(Saved entries)
============================================================

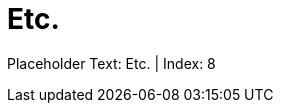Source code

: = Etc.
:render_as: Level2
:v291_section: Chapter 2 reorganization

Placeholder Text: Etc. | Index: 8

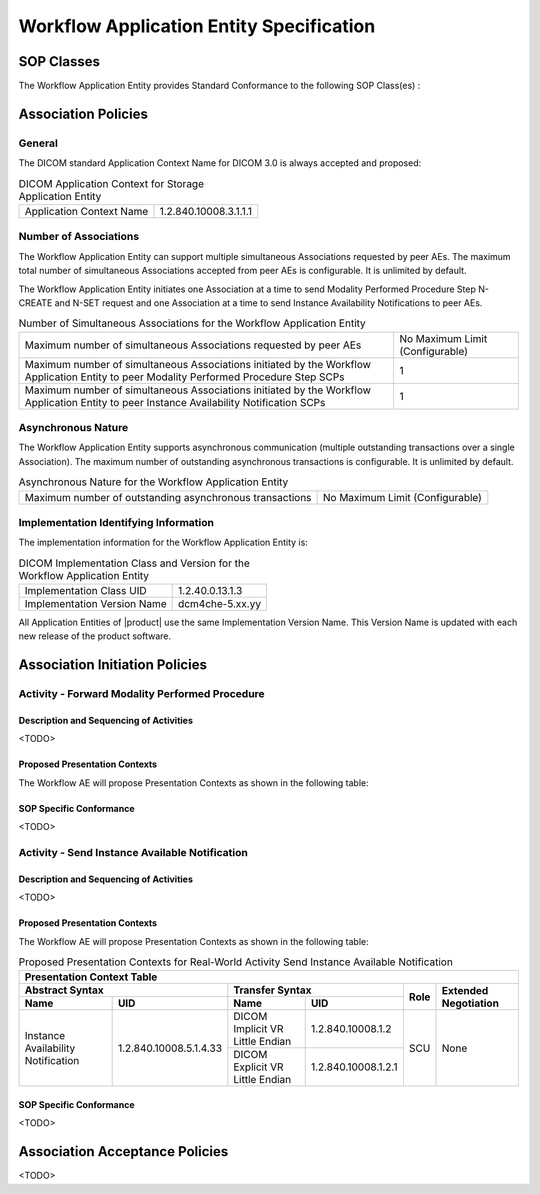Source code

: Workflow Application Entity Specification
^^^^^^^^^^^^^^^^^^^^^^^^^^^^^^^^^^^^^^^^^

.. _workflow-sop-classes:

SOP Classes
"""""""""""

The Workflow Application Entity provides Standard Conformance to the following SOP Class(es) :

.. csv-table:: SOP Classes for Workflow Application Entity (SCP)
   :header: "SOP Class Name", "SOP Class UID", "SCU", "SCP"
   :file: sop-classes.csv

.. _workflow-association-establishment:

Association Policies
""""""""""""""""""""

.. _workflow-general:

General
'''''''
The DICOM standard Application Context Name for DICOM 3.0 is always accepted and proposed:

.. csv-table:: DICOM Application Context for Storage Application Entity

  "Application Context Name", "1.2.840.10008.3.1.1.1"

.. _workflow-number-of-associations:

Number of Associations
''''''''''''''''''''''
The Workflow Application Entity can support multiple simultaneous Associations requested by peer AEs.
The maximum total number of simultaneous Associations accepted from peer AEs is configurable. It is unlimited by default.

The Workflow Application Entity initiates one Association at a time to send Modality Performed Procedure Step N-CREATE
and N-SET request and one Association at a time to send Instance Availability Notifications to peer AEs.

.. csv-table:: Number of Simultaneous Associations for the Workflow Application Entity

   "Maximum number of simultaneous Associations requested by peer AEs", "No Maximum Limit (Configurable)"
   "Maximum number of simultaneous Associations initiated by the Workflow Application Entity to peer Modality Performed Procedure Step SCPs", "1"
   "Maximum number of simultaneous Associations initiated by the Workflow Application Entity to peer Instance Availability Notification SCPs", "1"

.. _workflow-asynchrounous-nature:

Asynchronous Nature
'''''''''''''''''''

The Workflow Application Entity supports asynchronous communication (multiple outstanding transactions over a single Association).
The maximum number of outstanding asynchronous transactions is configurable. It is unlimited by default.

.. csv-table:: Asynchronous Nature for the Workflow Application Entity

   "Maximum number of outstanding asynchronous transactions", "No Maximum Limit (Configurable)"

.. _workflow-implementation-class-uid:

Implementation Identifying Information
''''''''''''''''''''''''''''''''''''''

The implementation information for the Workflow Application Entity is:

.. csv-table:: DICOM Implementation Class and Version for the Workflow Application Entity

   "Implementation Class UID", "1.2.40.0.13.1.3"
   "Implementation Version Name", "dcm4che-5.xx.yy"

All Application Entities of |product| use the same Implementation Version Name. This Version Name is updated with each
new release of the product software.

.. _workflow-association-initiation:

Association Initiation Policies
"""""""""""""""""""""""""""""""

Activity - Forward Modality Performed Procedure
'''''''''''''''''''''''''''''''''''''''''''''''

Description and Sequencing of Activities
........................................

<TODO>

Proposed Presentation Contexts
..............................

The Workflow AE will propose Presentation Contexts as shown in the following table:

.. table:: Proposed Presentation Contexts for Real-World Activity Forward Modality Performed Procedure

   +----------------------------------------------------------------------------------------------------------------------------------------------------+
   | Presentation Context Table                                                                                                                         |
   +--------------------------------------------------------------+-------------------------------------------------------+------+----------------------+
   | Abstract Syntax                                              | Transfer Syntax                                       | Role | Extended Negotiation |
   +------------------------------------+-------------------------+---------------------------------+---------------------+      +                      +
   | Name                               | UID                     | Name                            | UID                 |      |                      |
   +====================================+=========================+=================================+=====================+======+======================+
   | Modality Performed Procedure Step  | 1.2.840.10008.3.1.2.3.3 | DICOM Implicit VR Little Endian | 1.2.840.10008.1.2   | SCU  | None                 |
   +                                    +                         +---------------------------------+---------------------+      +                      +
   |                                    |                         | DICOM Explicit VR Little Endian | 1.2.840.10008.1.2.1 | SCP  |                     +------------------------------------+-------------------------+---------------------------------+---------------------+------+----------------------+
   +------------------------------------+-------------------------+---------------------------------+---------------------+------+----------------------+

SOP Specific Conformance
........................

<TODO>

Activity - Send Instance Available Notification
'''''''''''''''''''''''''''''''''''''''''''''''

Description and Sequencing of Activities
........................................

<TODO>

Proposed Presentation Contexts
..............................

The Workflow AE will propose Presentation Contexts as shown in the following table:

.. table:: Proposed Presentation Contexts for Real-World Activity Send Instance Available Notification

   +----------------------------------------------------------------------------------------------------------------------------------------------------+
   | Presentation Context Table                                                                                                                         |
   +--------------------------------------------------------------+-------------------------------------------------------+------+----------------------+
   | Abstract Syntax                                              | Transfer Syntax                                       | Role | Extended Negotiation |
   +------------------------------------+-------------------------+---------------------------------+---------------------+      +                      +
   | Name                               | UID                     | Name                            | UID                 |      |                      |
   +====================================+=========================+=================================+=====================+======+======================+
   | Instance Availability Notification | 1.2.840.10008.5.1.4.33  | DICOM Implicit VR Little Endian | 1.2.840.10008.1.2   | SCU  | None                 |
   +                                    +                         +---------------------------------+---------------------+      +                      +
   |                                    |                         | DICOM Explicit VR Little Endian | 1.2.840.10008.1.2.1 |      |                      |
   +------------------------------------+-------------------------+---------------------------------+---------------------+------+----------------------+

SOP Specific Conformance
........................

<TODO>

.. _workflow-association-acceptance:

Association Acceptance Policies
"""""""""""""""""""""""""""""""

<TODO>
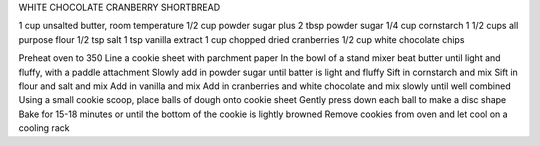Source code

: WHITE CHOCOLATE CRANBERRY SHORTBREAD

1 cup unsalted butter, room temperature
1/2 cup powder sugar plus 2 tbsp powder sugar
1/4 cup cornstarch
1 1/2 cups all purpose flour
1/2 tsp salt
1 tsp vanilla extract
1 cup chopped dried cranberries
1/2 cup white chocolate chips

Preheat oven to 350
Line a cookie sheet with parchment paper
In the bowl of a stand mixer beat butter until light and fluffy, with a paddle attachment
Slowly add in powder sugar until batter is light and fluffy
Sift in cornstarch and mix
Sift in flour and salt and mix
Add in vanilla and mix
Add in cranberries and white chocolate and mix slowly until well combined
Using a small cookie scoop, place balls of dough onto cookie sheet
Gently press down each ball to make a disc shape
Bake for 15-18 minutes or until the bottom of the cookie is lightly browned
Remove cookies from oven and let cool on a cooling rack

============================================================

Transcribe every record above exactly as written, leaving out any pictures.

Response for this exercise:
Source code

: = Etc.
:render_as: Level2
:v291_section: Chapter 2 reorganization

Placeholder Text: Etc. | Index: 8

Source code

: Workflow Application Entity Specification
^^^^^^^^^^^^^^^^^^^^^^^^^^^^^^^^^^^^^^^^^

.. _workflow-sop-classes:

SOP Classes
"""""""""""

The Workflow Application Entity provides Standard Conformance to the following SOP Class(es) :

.. csv-table:: SOP Classes for Workflow Application Entity (SCP)
   :header: "SOP Class Name", "SOP Class UID", "SCU", "SCP"
   :file: sop-classes.csv

.. _workflow-association-establishment:

Association Policies
""""""""""""""""""""

.. _workflow-general:

General
'''''''
The DICOM standard Application Context Name for DICOM 3.0 is always accepted and proposed:

.. csv-table:: DICOM Application Context for Storage Application Entity

  "Application Context Name", "1.2.840.10008.3.1.1.1"

.. _workflow-number-of-associations:

Number of Associations
''''''''''''''''''''''
The Workflow Application Entity can support multiple simultaneous Associations requested by peer AEs.
The maximum total number of simultaneous Associations accepted from peer AEs is configurable. It is unlimited by default.

The Workflow Application Entity initiates one Association at a time to send Modality Performed Procedure Step N-CREATE
and N-SET request and one Association at a time to send Instance Availability Notifications to peer AEs.

.. csv-table:: Number of Simultaneous Associations for the Workflow Application Entity

   "Maximum number of simultaneous Associations requested by peer AEs", "No Maximum Limit (Configurable)"
   "Maximum number of simultaneous Associations initiated by the Workflow Application Entity to peer Modality Performed Procedure Step SCPs", "1"
   "Maximum number of simultaneous Associations initiated by the Workflow Application Entity to peer Instance Availability Notification SCPs", "1"

.. _workflow-asynchrounous-nature:

Asynchronous Nature
'''''''''''''''''''

The Workflow Application Entity supports asynchronous communication (multiple outstanding transactions over a single Association).
The maximum number of outstanding asynchronous transactions is configurable. It is unlimited by default.

.. csv-table:: Asynchronous Nature for the Workflow Application Entity

   "Maximum number of outstanding asynchronous transactions", "No Maximum Limit (Configurable)"

.. _workflow-implementation-class-uid:

Implementation Identifying Information
''''''''''''''''''''''''''''''''''''''

The implementation information for the Workflow Application Entity is:

.. csv-table:: DICOM Implementation Class and Version for the Workflow Application Entity

   "Implementation Class UID", "1.2.40.0.13.1.3"
   "Implementation Version Name", "dcm4che-5.xx.yy"

All Application Entities of |product| use the same Implementation Version Name. This Version Name is updated with each
new release of the product software.

.. _workflow-association-initiation:

Association Initiation Policies
"""""""""""""""""""""""""""""""

Activity - Forward Modality Performed Procedure
'''''''''''''''''''''''''''''''''''''''''''''''

Description and Sequencing of Activities
........................................

<TODO>

Proposed Presentation Contexts
..............................

The Workflow AE will propose Presentation Contexts as shown in the following table:

.. table:: Proposed Presentation Contexts for Real-World Activity Forward Modality Performed Procedure

   +----------------------------------------------------------------------------------------------------------------------------------------------------+
   | Presentation Context Table                                                                                                                         |
   +--------------------------------------------------------------+-------------------------------------------------------+------+----------------------+
   | Abstract Syntax                                              | Transfer Syntax                                       | Role | Extended Negotiation |
   +------------------------------------+-------------------------+---------------------------------+---------------------+      +                      +
   | Name                               | UID                     | Name                            | UID                 |      |                      |
   +====================================+=========================+=================================+=====================+======+======================+
   | Modality Performed Procedure Step  | 1.2.840.10008.3.1.2.3.3 | DICOM Implicit VR Little Endian | 1.2.840.10008.1.2   | SCU  | None                 |
   +                                    +                         +---------------------------------+---------------------+      +                      +
   |                                    |                         | DICOM Explicit VR Little Endian | 1.2.840.10008.1.2.1 | SCP  |                     +------------------------------------+-------------------------+---------------------------------+---------------------+------+----------------------+
   +------------------------------------+-------------------------+---------------------------------+---------------------+------+----------------------+

SOP Specific Conformance
........................

<TODO>

Activity - Send Instance Available Notification
'''''''''''''''''''''''''''''''''''''''''''''''

Description and Sequencing of Activities
........................................

<TODO>

Proposed Presentation Contexts
..............................

The Workflow AE will propose Presentation Contexts as shown in the following table:

.. table:: Proposed Presentation Contexts for Real-World Activity Send Instance Available Notification

   +----------------------------------------------------------------------------------------------------------------------------------------------------+
   | Presentation Context Table                                                                                                                         |
   +--------------------------------------------------------------+-------------------------------------------------------+------+----------------------+
   | Abstract Syntax                                              | Transfer Syntax                                       | Role | Extended Negotiation |
   +------------------------------------+-------------------------+---------------------------------+---------------------+      +                      +
   | Name                               | UID                     | Name                            | UID                 |      |                      |
   +====================================+=========================+=================================+=====================+======+======================+
   | Instance Availability Notification | 1.2.840.10008.5.1.4.33  | DICOM Implicit VR Little Endian | 1.2.840.10008.1.2   | SCU  | None                 |
   +                                    +                         +---------------------------------+---------------------+      +                      +
   |                                    |                         | DICOM Explicit VR Little Endian | 1.2.840.10008.1.2.1 |      |                      |
   +------------------------------------+-------------------------+---------------------------------+---------------------+------+----------------------+

SOP Specific Conformance
........................

<TODO>

.. _workflow-association-acceptance:

Association Acceptance Policies
"""""""""""""""""""""""""""""""

<TODO>
Source code

: WHITE CHOCOLATE CRANBERRY SHORTBREAD

1 cup unsalted butter, room temperature
1/2 cup powder sugar plus 2 tbsp powder sugar
1/4 cup cornstarch
1 1/2 cups all purpose flour
1/2 tsp salt
1 tsp vanilla extract
1 cup chopped dried cranberries
1/2 cup white chocolate chips

Preheat oven to 350
Line a cookie sheet with parchment paper
In the bowl of a stand mixer beat butter until light and fluffy, with a paddle attachment
Slowly add in powder sugar until batter is light and fluffy
Sift in cornstarch and mix
Sift in flour and salt and mix
Add in vanilla and mix
Add in cranberries and white chocolate and mix slowly until well combined
Using a small cookie scoop, place balls of dough onto cookie sheet
Gently press down each ball to make a disc shape
Bake for 15-18 minutes or until the bottom of the cookie is lightly browned
Remove cookies from oven and let cool on a cooling rack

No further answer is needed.